Unlike in for example India, groundwater scarcity is not clearly visible, nor very alarming, in Ethiopia. At least not yet.
“Because small scale irrigation is expanding, now is a good time to increase farmers’ understanding of how they, through collective action, can prevent groundwater depletion in the future,” said ElDidi.
Playing community games to plant new perspectives
So far, the ILSSI team has carried out a preliminary test of the behavioral games approach in three villages, and the team of local collaborators and facilitators is currently in the field rolling out the games, community discussions, and related surveys in 15 villages around Butajra town and within the Southern Nations, Nationalities, and People’s Region. Another 15 villages will also be surveyed, although without playing the games, to provide a basis for comparison.
The use of groundwater for irrigation is a recent phenomenon in these areas, but has picked up particularly during the past five years, according to Fekadu Gelaw, assistant professor of Agricultural Economics, Institutional and Behavioral Economics at Haramaya University in Ethiopia, who leads ILSSI’s fieldwork.
“As a result, farmers have not yet faced a dramatic change in the groundwater level. None of the communities we have visited so far have any rules—informal or formal—about groundwater use, well digging, crop choice, investments by outsiders, and so on,” said Gelaw. “For now, the Ethiopian government is also promoting the extensive use of groundwater and even provides free motorized pumps to groups of farmers.”

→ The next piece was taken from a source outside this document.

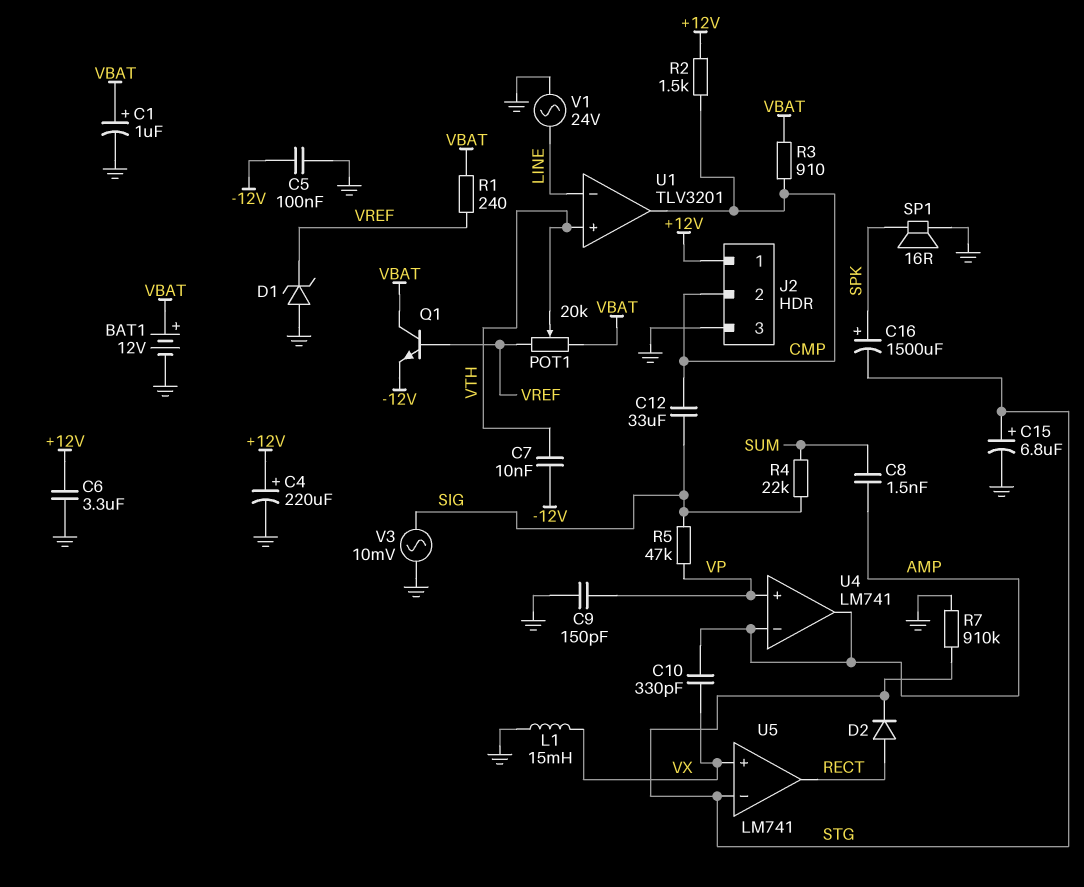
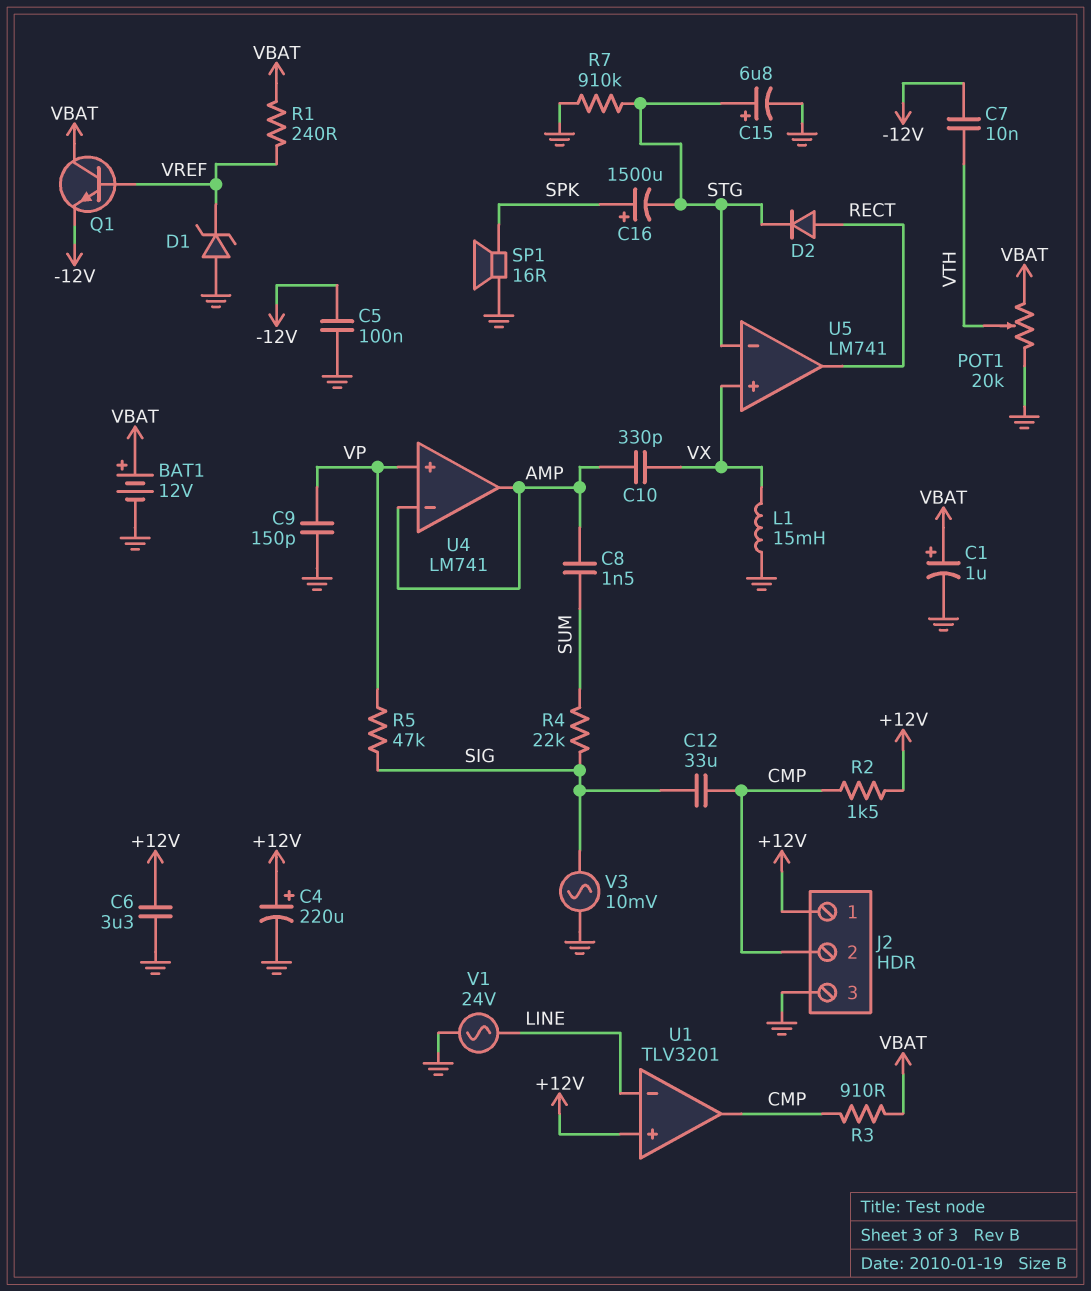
POT1: 20k (VBAT, VREF, wiper VTH) -> 20k (GND, VBAT, wiper VTH)
U1 pin in+: VTH -> +12V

Reflecting on exchanges with communities in the past weeks, Fekadu Gelaw indicated that before the experimental game was played, the majority of community members perceived that the increased use of groundwater for irrigation will have no effect on the groundwater level. Many even believed that groundwater level is not affected by the number of irrigators, nor by the type of crops grown through irrigation, and almost all community members believed that rules for groundwater use were unnecessary.
“All of this dramatically changes after the game,” noted Fekadu Gelaw. “The game seems to have triggered community members to think about an issue they have never thought of before. After the game, most propose establishing rules on groundwater governance, especially rules to regulate groundwater use by small scale investors that cultivate irrigated crops on land rented from community members.”
The fieldwork, which was permitted by the Ethiopian Public Health Institute (EPHI), is moving ahead in the coming weeks, with the ILSSI team taking all necessary measures to safely conduct the work despite the COVID-19 pandemic. The team supplies the necessary personal protective equipment to all individuals participating in the games, interviews, and discussions, encourages frequent use of hand sanitzer, and observes social distancing measures.
In six months, a round of follow-up visits to the communities is planned to examine to which extent the insights brought about by the games has an effect on groundwater governance over the long term.